■ **Activity**
Rewrite all the rows with every "Skladem" swapped for "Na skladě" and everything else left as it is, leaving out the pictures.

┄┄┄┄┄┄┄┄┄┄

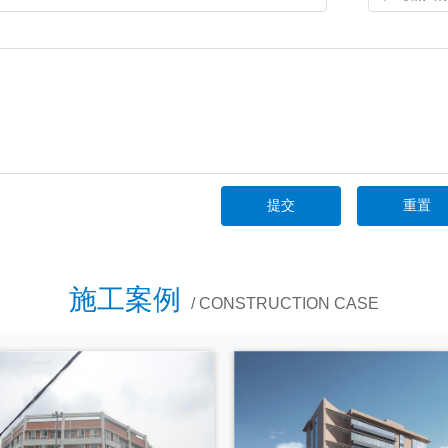
施工案例
/ CONSTRUCTION CASE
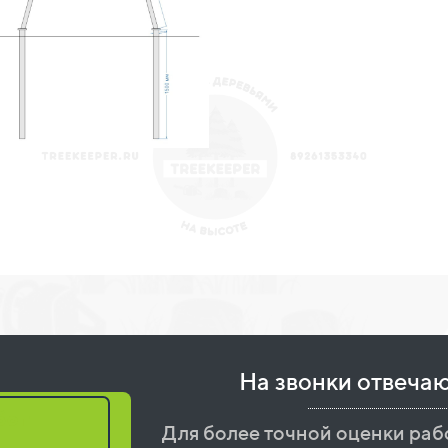
На звонки отвеча
бот
Для более точной оценки раб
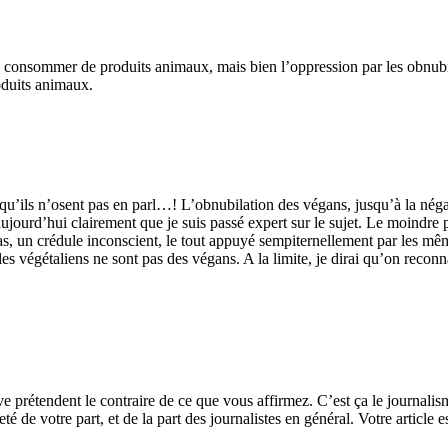
consommer de produits animaux, mais bien l’oppression par les obnubilé
oduits animaux.
qu’ils n’osent pas en parl…! L’obnubilation des végans, jusqu’à la négat
e aujourd’hui clairement que je suis passé expert sur le sujet. Le moindr
s, un crédule inconscient, le tout appuyé sempiternellement par les même
s végétaliens ne sont pas des végans. A la limite, je dirai qu’on reconna
uve prétendent le contraire de ce que vous affirmez. C’est ça le journalis
 de votre part, et de la part des journalistes en général. Votre article 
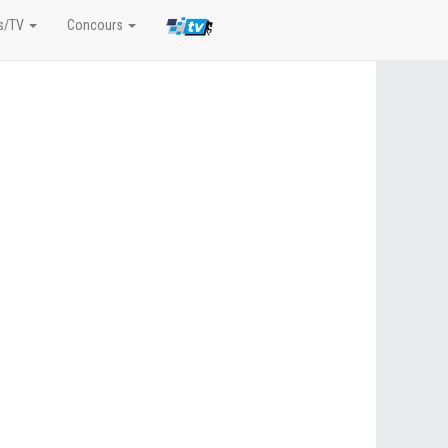
s/TV
Concours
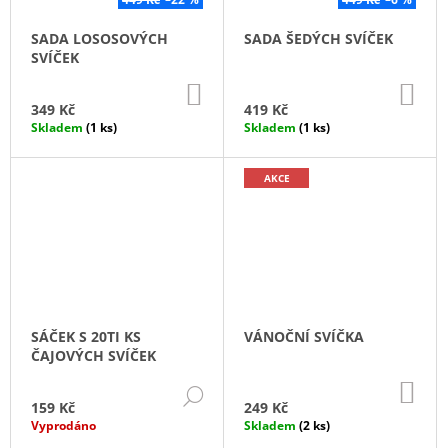
SADA LOSOSOVÝCH
SADA ŠEDÝCH SVÍČEK
SVÍČEK
DO
DO
KOŠÍKU
KO
349 Kč
419 Kč
Skladem
(1 ks)
Skladem
(1 ks)
AKCE
SÁČEK S 20TI KS
VÁNOČNÍ SVÍČKA
ČAJOVÝCH SVÍČEK
DO
DETAIL
KO
159 Kč
249 Kč
Vyprodáno
Skladem
(2 ks)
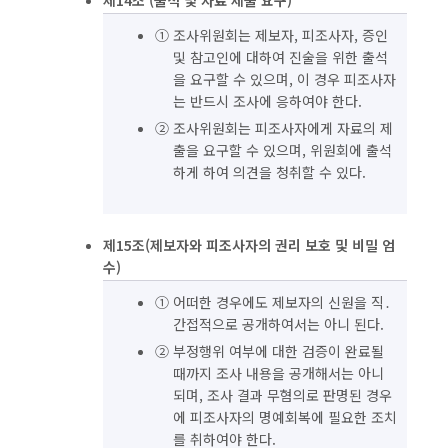
제14조 (출석 및 자료 제출 요구)
① 조사위원회는 제보자, 피조사자, 증인
및 참고인에 대하여 진술을 위한 출석
을 요구할 수 있으며, 이 경우 피조사자
는 반드시 조사에 응하여야 한다.
② 조사위원회는 피조사자에게 자료의 제
출을 요구할 수 있으며, 위원회에 출석
하게 하여 의견을 청취할 수 있다.
제15조(제보자와 피조사자의 권리 보호 및 비밀 엄
수)
① 어떠한 경우에도 제보자의 신원을 직․
간접적으로 공개하여서는 아니 된다.
② 부정행위 여부에 대한 검증이 완료될
때까지 조사 내용을 공개해서는 아니
되며, 조사 결과 무혐의로 판명된 경우
에 피조사자의 명예회복에 필요한 조치
를 취하여야 한다.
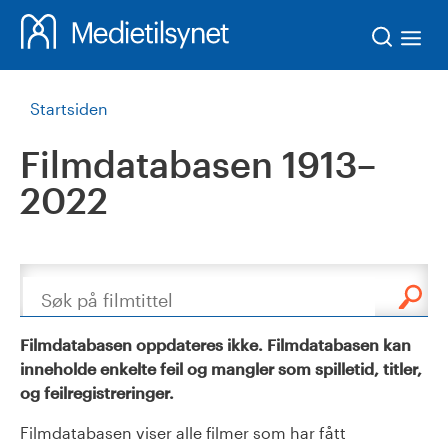
Søk
Startsiden
Filmdatabasen 1913–
2022
Søk
Filmdatabasen oppdateres ikke. Filmdatabasen kan
inneholde enkelte feil og mangler som spilletid, titler,
og feilregistreringer.
Filmdatabasen viser alle filmer som har fått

┄┄┄┄┄┄┄┄┄┄

■ **Worked solution**
施工案例
/ CONSTRUCTION CASE
На звонки отвеча
бот
Для более точной оценки раб
consommer de produits animaux, mais bien l’oppression par les obnubilé
oduits animaux.
qu’ils n’osent pas en parl…! L’obnubilation des végans, jusqu’à la négat
e aujourd’hui clairement que je suis passé expert sur le sujet. Le moindr
s, un crédule inconscient, le tout appuyé sempiternellement par les même
s végétaliens ne sont pas des végans. A la limite, je dirai qu’on reconna
uve prétendent le contraire de ce que vous affirmez. C’est ça le journalis
 de votre part, et de la part des journalistes en général. Votre article 
s/TV
Concours
SADA LOSOSOVÝCH
SADA ŠEDÝCH SVÍČEK
SVÍČEK
DO
DO
KOŠÍKU
KO
349 Kč
419 Kč
Na skladě
(1 ks)
Na skladě
(1 ks)
AKCE
SÁČEK S 20TI KS
VÁNOČNÍ SVÍČKA
ČAJOVÝCH SVÍČEK
DO
DETAIL
KO
159 Kč
249 Kč
Vyprodáno
Na skladě
(2 ks)
제14조 (출석 및 자료 제출 요구)
① 조사위원회는 제보자, 피조사자, 증인
및 참고인에 대하여 진술을 위한 출석
을 요구할 수 있으며, 이 경우 피조사자
는 반드시 조사에 응하여야 한다.
② 조사위원회는 피조사자에게 자료의 제
출을 요구할 수 있으며, 위원회에 출석
하게 하여 의견을 청취할 수 있다.
제15조(제보자와 피조사자의 권리 보호 및 비밀 엄
수)
① 어떠한 경우에도 제보자의 신원을 직․
간접적으로 공개하여서는 아니 된다.
② 부정행위 여부에 대한 검증이 완료될
때까지 조사 내용을 공개해서는 아니
되며, 조사 결과 무혐의로 판명된 경우
에 피조사자의 명예회복에 필요한 조치
를 취하여야 한다.
Søk
Startsiden
Filmdatabasen 1913–
2022
Søk
Filmdatabasen oppdateres ikke. Filmdatabasen kan
inneholde enkelte feil og mangler som spilletid, titler,
og feilregistreringer.
Filmdatabasen viser alle filmer som har fått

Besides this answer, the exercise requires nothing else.